Unsupervised learning framework for temperature compensated damage identification and localization in ultrasonic guided wave SHM with transfer learning

Abstract

Damage localization algorithms for ultrasonic guided wave-based structural health monitoring (GW-SHM) typically utilize manually-defined features and supervised machine learning on data collected under various conditions. This scheme has limitations that affect prediction accuracy in practical settings when the model encounters data with a distribution different from that used for training, especially due to variation in environmental factors (e.g., temperature) and types of damages. While deep learning based models that overcome these limitations have been reported in literature, they typically comprise of millions of trainable parameters.
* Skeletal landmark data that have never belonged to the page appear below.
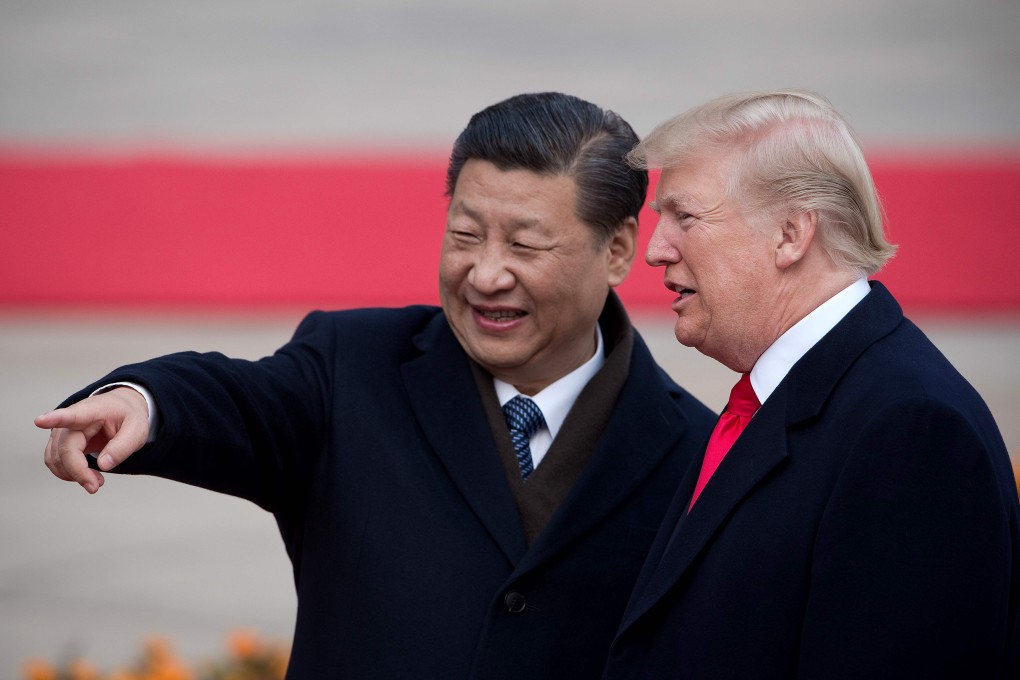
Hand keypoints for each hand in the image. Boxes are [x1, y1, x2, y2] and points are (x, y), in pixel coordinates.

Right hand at [35, 387, 149, 493]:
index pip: (71, 415)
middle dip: (78, 471)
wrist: (121, 408)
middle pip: (65, 450)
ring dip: (72, 475)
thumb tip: (103, 465)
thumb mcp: (137, 429)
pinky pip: (54, 462)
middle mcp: (72, 420)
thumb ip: (122, 447)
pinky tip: (84, 475)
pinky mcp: (59, 442)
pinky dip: (67, 473)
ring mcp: (62, 431)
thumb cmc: (127, 416)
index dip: (54, 419)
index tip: (40, 421)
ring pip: (55, 459)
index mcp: (92, 411)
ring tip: (95, 480)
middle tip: (96, 486)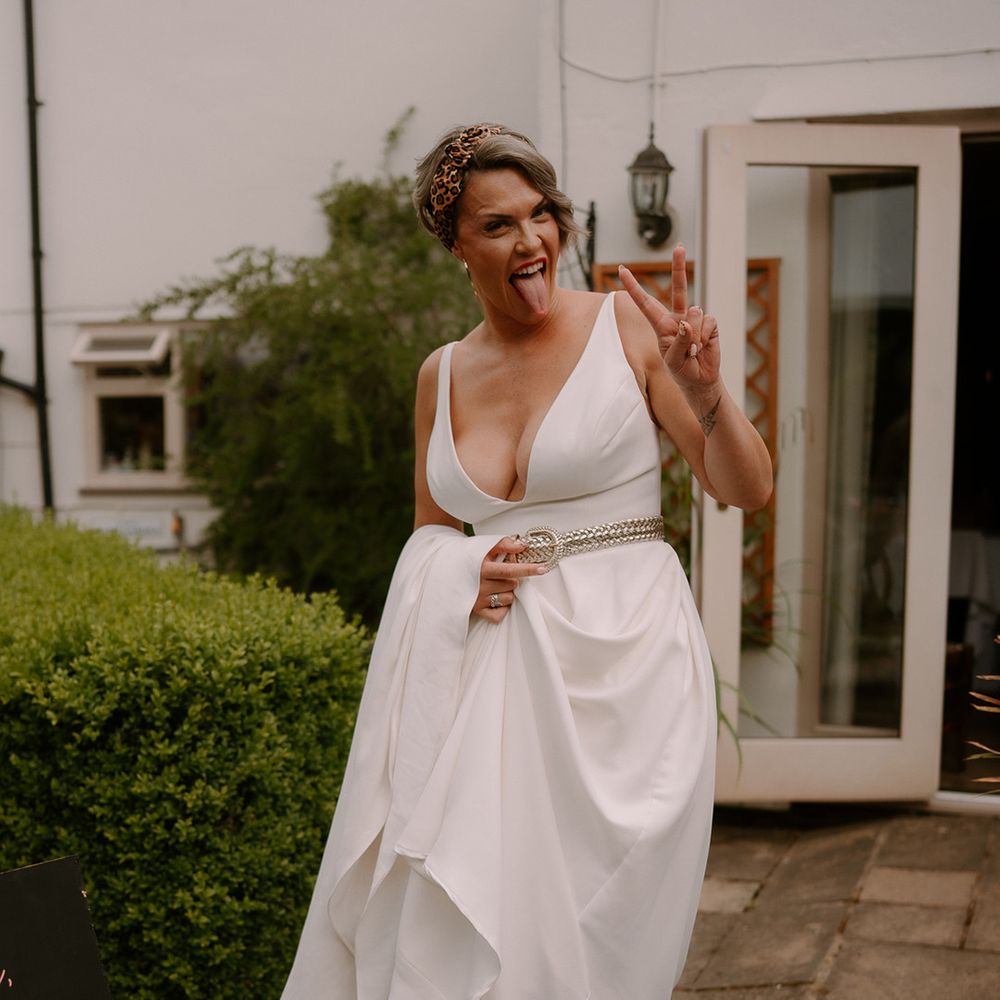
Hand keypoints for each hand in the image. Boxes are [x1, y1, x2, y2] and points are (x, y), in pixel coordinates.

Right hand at [473, 536, 547, 622]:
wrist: (448, 569)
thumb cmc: (470, 557)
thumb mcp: (484, 547)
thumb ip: (504, 544)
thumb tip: (522, 546)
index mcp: (482, 568)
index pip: (510, 570)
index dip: (528, 569)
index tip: (543, 568)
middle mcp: (479, 585)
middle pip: (512, 585)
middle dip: (511, 579)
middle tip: (500, 575)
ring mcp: (478, 600)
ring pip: (508, 599)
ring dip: (506, 592)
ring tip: (495, 585)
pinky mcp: (477, 611)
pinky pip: (499, 615)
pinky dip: (501, 608)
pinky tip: (496, 599)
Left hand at [618, 244, 720, 394]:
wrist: (700, 380)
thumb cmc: (681, 370)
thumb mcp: (672, 360)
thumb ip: (678, 341)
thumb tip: (687, 323)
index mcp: (661, 325)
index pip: (644, 303)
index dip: (633, 287)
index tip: (621, 269)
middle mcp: (677, 317)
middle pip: (678, 289)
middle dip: (679, 268)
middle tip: (680, 247)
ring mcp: (694, 319)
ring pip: (694, 315)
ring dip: (693, 337)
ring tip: (692, 351)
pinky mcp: (709, 324)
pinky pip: (707, 323)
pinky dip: (705, 338)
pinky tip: (703, 347)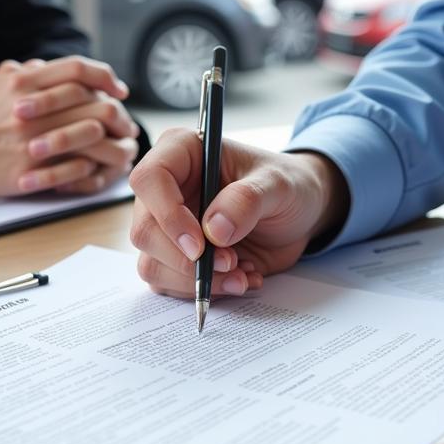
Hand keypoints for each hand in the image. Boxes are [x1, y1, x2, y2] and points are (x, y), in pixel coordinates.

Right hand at [0, 56, 138, 197]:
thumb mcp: (1, 82)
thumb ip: (33, 71)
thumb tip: (60, 67)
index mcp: (26, 81)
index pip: (79, 70)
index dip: (106, 78)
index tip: (119, 91)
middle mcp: (32, 106)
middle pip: (94, 102)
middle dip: (118, 115)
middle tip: (127, 125)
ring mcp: (32, 138)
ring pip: (92, 134)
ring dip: (113, 143)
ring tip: (121, 148)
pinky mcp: (30, 168)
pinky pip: (76, 166)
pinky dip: (94, 166)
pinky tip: (99, 168)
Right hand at [128, 127, 348, 295]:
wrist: (298, 214)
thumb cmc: (286, 185)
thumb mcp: (278, 185)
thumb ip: (247, 200)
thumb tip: (214, 230)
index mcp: (181, 153)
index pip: (149, 179)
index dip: (168, 215)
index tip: (200, 245)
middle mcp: (166, 190)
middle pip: (144, 231)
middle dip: (186, 260)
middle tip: (231, 263)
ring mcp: (167, 226)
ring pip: (153, 264)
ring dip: (196, 281)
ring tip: (241, 274)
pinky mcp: (176, 257)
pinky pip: (171, 284)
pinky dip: (206, 290)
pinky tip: (240, 278)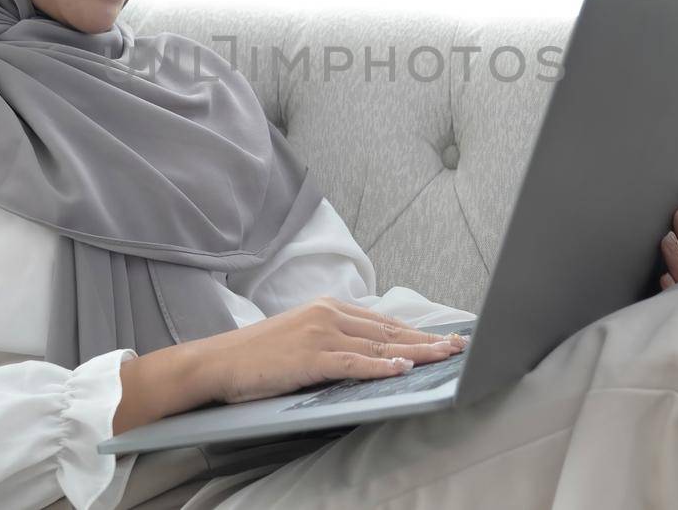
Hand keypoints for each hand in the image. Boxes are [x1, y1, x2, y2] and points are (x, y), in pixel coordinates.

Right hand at [187, 297, 468, 404]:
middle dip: (427, 340)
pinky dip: (380, 367)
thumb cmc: (259, 356)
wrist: (219, 362)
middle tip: (458, 347)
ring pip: (379, 345)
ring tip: (444, 358)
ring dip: (415, 353)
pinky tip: (402, 369)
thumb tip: (371, 354)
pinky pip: (353, 363)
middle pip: (389, 331)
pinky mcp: (310, 357)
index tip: (444, 338)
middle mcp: (329, 314)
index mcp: (329, 308)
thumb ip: (335, 340)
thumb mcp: (302, 338)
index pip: (384, 322)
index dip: (417, 331)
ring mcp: (320, 334)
As an alternative, we propose an unsupervised approach for temperature-compensated damage identification and localization in GW-SHM systems based on transferring learning from a convolutional auto encoder (TL-CAE). Remarkably, without using signals corresponding to the damages during training (unsupervised), our method demonstrates more accurate damage detection and localization as well as robustness to temperature variations than supervised approaches reported on the publicly available Open Guided Waves (OGW) dataset. Additionally, we have demonstrated reduction in number of trainable parameters using transfer learning (TL) to leverage similarities between time-series among various sensor paths. It is also worth noting that the proposed framework uses raw time-domain signals, without any pre-processing or knowledge of material properties. It should therefore be scalable and adaptable for other materials, structures, damages, and temperature ranges, should more data become available in the future. We present an extensive parametric study to demonstrate feasibility of the proposed method.